HOW TO COMPLETE THIS TASK: Copy each line below that includes "hand".

Saved data entries:

- - -

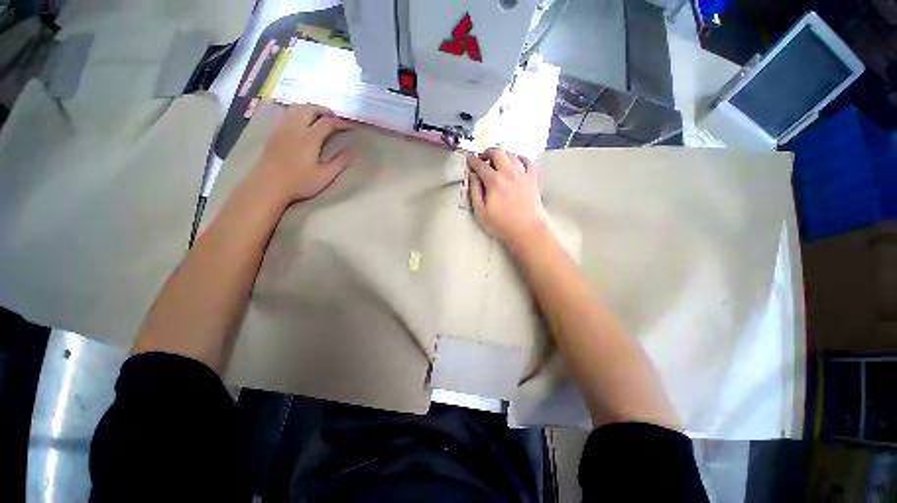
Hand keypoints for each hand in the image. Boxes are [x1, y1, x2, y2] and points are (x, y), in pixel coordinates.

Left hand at [252, 104, 354, 204]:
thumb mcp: (325, 176)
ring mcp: (282, 128)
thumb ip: (340, 162)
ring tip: (319, 118)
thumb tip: (353, 151)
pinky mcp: (274, 133)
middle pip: (310, 108)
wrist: (268, 185)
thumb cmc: (299, 182)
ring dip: (310, 109)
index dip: (340, 122)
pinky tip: (302, 124)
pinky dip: (299, 113)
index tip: (349, 126)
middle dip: (324, 110)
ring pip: (297, 108)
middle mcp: (295, 127)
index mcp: (310, 137)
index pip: (328, 122)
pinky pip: (287, 114)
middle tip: (335, 119)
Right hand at [467, 148, 547, 252]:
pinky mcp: (533, 179)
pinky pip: (528, 162)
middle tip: (482, 158)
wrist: (527, 231)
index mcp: (494, 181)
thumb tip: (472, 176)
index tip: (468, 159)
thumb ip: (475, 191)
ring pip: (512, 155)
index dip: (472, 160)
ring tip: (497, 162)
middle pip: (497, 153)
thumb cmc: (501, 224)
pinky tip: (517, 162)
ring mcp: (523, 175)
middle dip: (487, 152)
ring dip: (502, 155)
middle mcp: (508, 173)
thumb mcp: (481, 212)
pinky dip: (521, 158)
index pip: (480, 165)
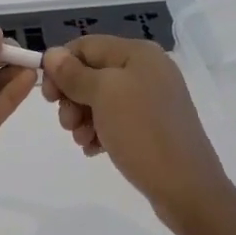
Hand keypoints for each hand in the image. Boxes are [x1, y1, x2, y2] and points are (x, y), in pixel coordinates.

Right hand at [42, 36, 233, 232]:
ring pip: (101, 98)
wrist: (187, 189)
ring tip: (82, 141)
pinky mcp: (153, 125)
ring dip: (83, 117)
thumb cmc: (142, 132)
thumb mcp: (103, 95)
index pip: (86, 46)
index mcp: (138, 53)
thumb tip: (52, 53)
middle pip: (92, 72)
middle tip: (67, 124)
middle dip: (72, 96)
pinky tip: (94, 149)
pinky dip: (100, 130)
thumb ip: (74, 73)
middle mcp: (147, 69)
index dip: (61, 67)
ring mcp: (152, 98)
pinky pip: (116, 118)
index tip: (48, 98)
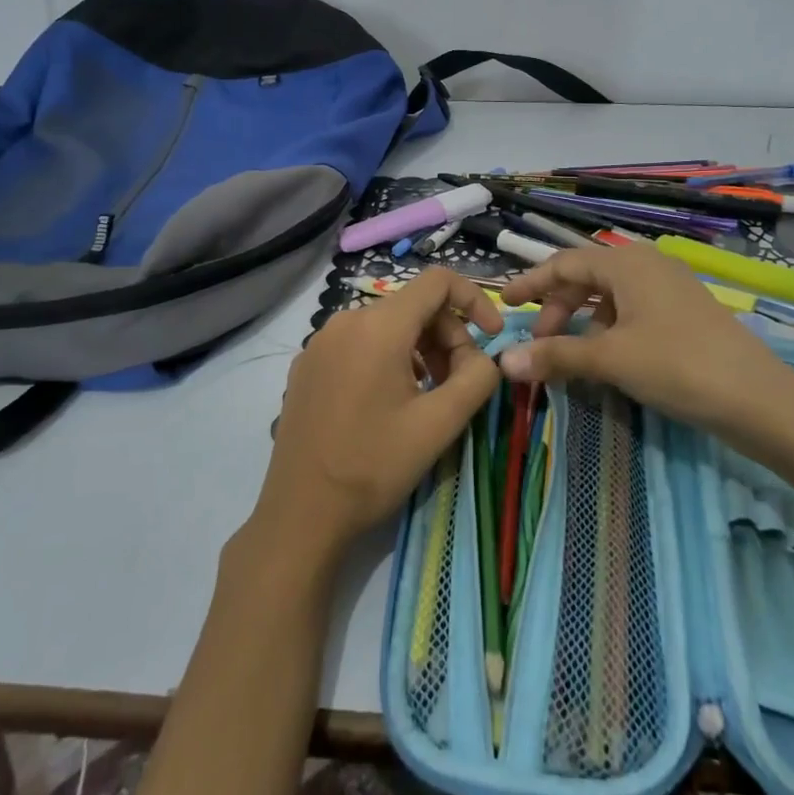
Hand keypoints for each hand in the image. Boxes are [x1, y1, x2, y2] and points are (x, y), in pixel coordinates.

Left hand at [251, 270, 503, 577]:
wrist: (301, 513)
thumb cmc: (373, 465)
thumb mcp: (440, 424)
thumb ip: (477, 378)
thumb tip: (486, 357)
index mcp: (378, 326)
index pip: (437, 281)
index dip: (474, 300)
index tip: (492, 337)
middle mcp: (345, 320)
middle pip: (412, 305)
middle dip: (447, 335)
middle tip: (461, 382)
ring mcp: (320, 342)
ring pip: (386, 326)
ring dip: (420, 349)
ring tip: (429, 396)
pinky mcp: (307, 365)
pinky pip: (359, 343)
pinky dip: (388, 358)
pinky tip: (390, 402)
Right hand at [496, 245, 793, 442]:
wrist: (758, 398)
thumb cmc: (677, 365)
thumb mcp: (611, 359)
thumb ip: (556, 356)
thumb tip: (504, 362)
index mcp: (627, 263)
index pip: (564, 263)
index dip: (531, 283)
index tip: (505, 302)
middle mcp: (648, 265)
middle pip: (587, 278)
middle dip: (558, 308)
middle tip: (540, 343)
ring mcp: (670, 288)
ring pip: (610, 296)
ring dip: (583, 321)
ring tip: (571, 355)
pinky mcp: (685, 313)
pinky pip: (633, 311)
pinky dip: (610, 329)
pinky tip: (608, 357)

- - -

ANSWER SECTION:
Hand keypoints for each hand in the image. Boxes are [x1, y1, x2, y2] and points are (x, y), in pixel coordinates.
Left hand at [252, 104, 354, 204]:
Right hand at [467, 148, 547, 252]:
Hand keypoints for each hand in the image. Boxes are [x1, y1, x2, y2] and points are (x, y), in pixel coordinates.
Right hand at [42, 36, 233, 232]:
Hand keypoints for each hand in the image. Boxes are [x1, y1, x2, y2] and points are (x, y), in pixel coordinates.
Left hand at [251, 270, 503, 577]:
Right hand at [496, 245, 793, 442]:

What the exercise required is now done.